President Franklin D. Roosevelt pushed the nation deeper into socialism with his creation of Social Security, unemployment insurance, a minimum wage, a 40-hour work week, the Civilian Conservation Corps (CCC) and the Works Progress Administration (WPA), the Tennessee Valley Authority, increases in banking regulation, the Federal Deposit Insurance Corporation, and the Agricultural Adjustment Act (AAA) to boost farm prices and reduce output. 

Lyndon Johnson plunged us into the depths of socialism with his war to end poverty that included Welfare, Medicare, Medicaid, the Elementary and Secondary Education Act providing federal funding for public schools, Civil Rights legislation that gave the government control over businesses' hiring practices, the Department of Housing and Urban Development (HUD) and the National Endowment for the Arts and the National Endowment for the Humanities. 

Richard Nixon implemented price controls and took the U.S. off the gold standard, all socialist policies, though he claimed to be a Republican. Killing the gold standard allowed the Fed to counterfeit more money and launch the hyper inflation of the 1970s. Jimmy Carter created the U.S. Department of Education in 1979. 

Ronald Reagan reduced the top tax rate from 70% to 28%, but by getting rid of many deductions increased taxes overall.
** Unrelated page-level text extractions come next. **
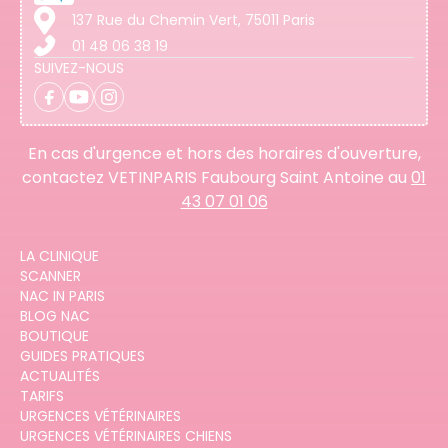
137 Rue du Chemin Vert, 75011 Paris
01 48 06 38 19
SUIVEZ-NOUS
En cas d'urgence et hors des horaires d'ouverture,
contactez VETINPARIS Faubourg Saint Antoine au
01
43 07 01 06
LA CLINIQUE
SCANNER
NAC IN PARIS
BLOG NAC
BOUTIQUE
GUIDES PRATIQUES
ACTUALITÉS
TARIFS
URGENCES VÉTÉRINAIRES
URGENCES VÉTÉRINAIRES CHIENS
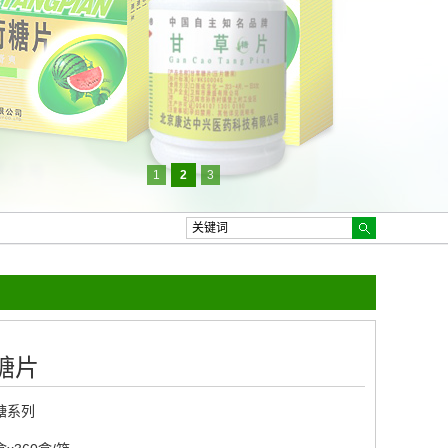
1
2
3
糖片
糖系列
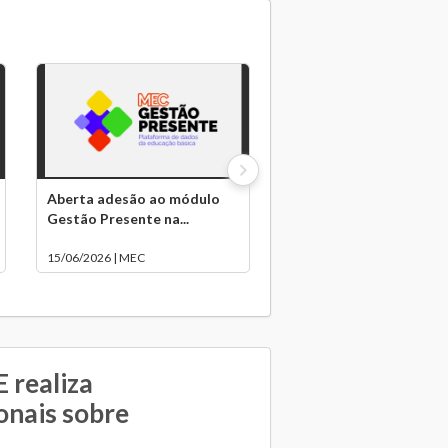
Aberta adesão ao módulo
Gestão Presente na...
15/06/2026 | MEC
 realiza
onais sobre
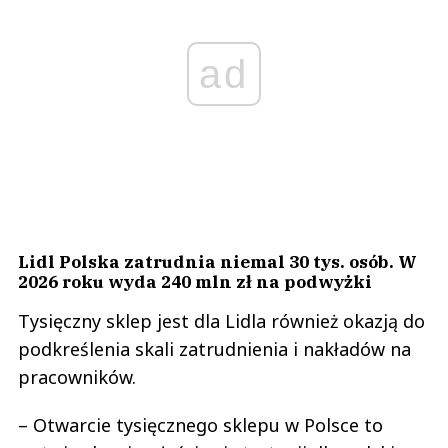
ad
Lidl Polska zatrudnia niemal 30 tys. osób. W
2026 roku wyda 240 mln zł na podwyżki
Tysięczny sklep jest dla Lidla również okazją do
podkreślenia skali zatrudnienia i nakładów na
pracowników.
– Otwarcie tysięcznego sklepu w Polsce to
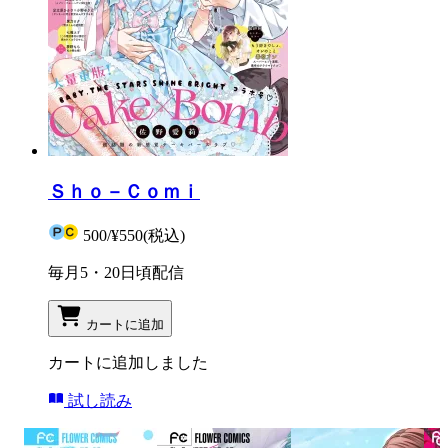
Ｓｈｏ－Ｃｏｍｉ
500
/
¥550
(税込)
毎月5・20日頃配信
カートに追加
カートに追加しました
試し読み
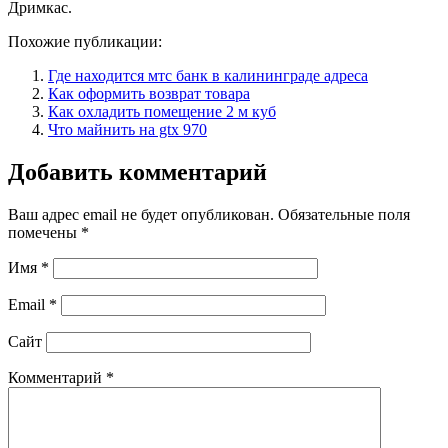
Дримкас.
Похожие публикации:
Где находится мтс банк в калининграде адреса
Как оформить возврат товара
Как охладить помещение 2 м куб
Что майнить на gtx 970
Добавить комментарий
Ваш адрес email не будет опубликован.
Обязательные поля
помечены
*
Имя
*
Email
*
Сайт
Комментарий
*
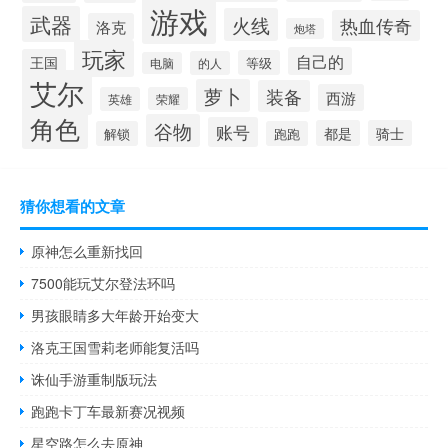
游戏
武器
火线
热血传奇
洛克
炮塔
玩家
自己的
王国
等级
的人
电脑
艾尔
萝卜
装备
西游
英雄
荣耀
角色
谷物
账号
都是
骑士
解锁
跑跑
猜你想看的文章
原神怎么重新找回
7500能玩艾尔登法环吗
男孩眼睛多大年龄开始变大
洛克王国雪莉老师能复活吗
诛仙手游重制版玩法
跑跑卡丁车最新赛况视频
星空路怎么去原神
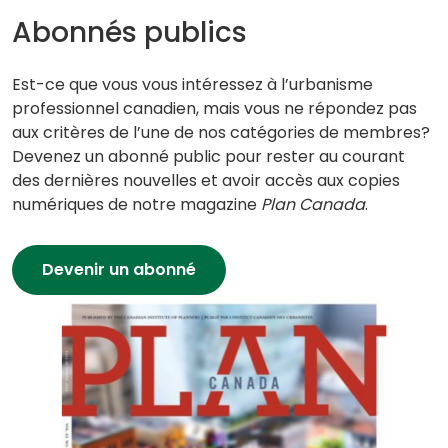
Abonnés publics
Est-ce que vous vous intéressez à l’urbanisme
professionnel canadien, mais vous ne répondez pas
aux critères de l’une de nos catégories de membres?
Devenez un abonné public pour rester au courant
des dernières nouvelles et avoir accès aux copies
numériques de notre magazine
Plan Canada
.
Devenir un abonné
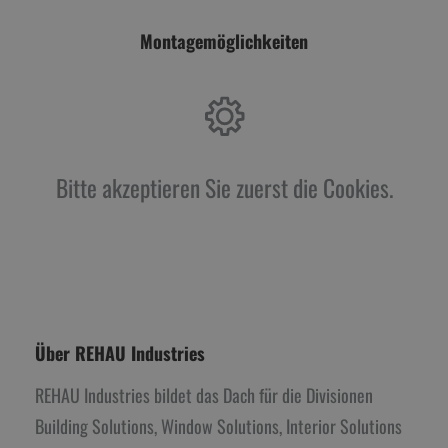
Montagemöglichkeiten
Bitte akzeptieren Sie zuerst die Cookies.
Über REHAU Industries
REHAU Industries bildet das Dach für die Divisionen
Building Solutions, Window Solutions, Interior Solutions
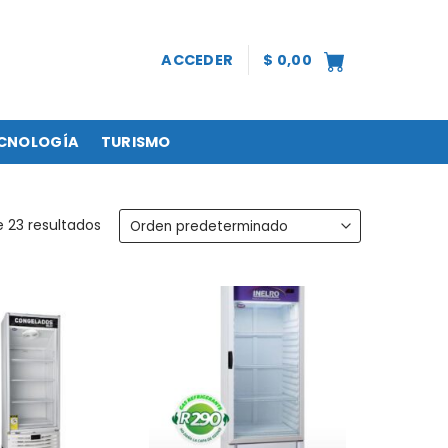
ACCEDER
$
0,00
CNOLOGÍA
TURISMO
e 23 resultados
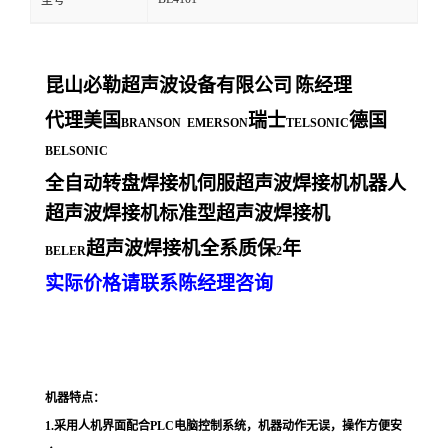
型号
昆山必勒超声波设备有限公司
陈经理
代理美国
瑞士
德国
BRANSON EMERSON
TELSONIC
BELSONIC
全自动转盘焊接机伺服超声波焊接机机器人
超声波焊接机标准型超声波焊接机
超声波焊接机全系质保
年
BELER
2
实际价格请联系陈经理咨询
机器特点：
1.
采用人机界面配合PLC电脑控制系统，机器动作无误，操作方便安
His tax increase was the largest in U.S. history, followed by those of Herbert Bush and Bill Clinton, each the largest in history at the time. George Bush expanded Medicare coverage of prescription drugs. Today, federal and state governments take a larger bite of the U.S. economy than ever. 

Americans complain about high healthcare insurance costs, but 85% of premiums go to pay hospitals and doctors. Those prices have increased to insane heights because for over a century the American Medical Association has bribed congressmen to give it a monopoly on the supply of healthcare. It has used that monopoly to create an artificial shortage of doctors and raise doctor pay, just as any good union would. A shortage of supply and virtually unlimited demand through Medicare and Medicaid equal rapidly rising prices, as any freshman in economics understands. 

Previous presidents implemented the most democratic socialism they could. That's why Mamdani's promises seem so feeble.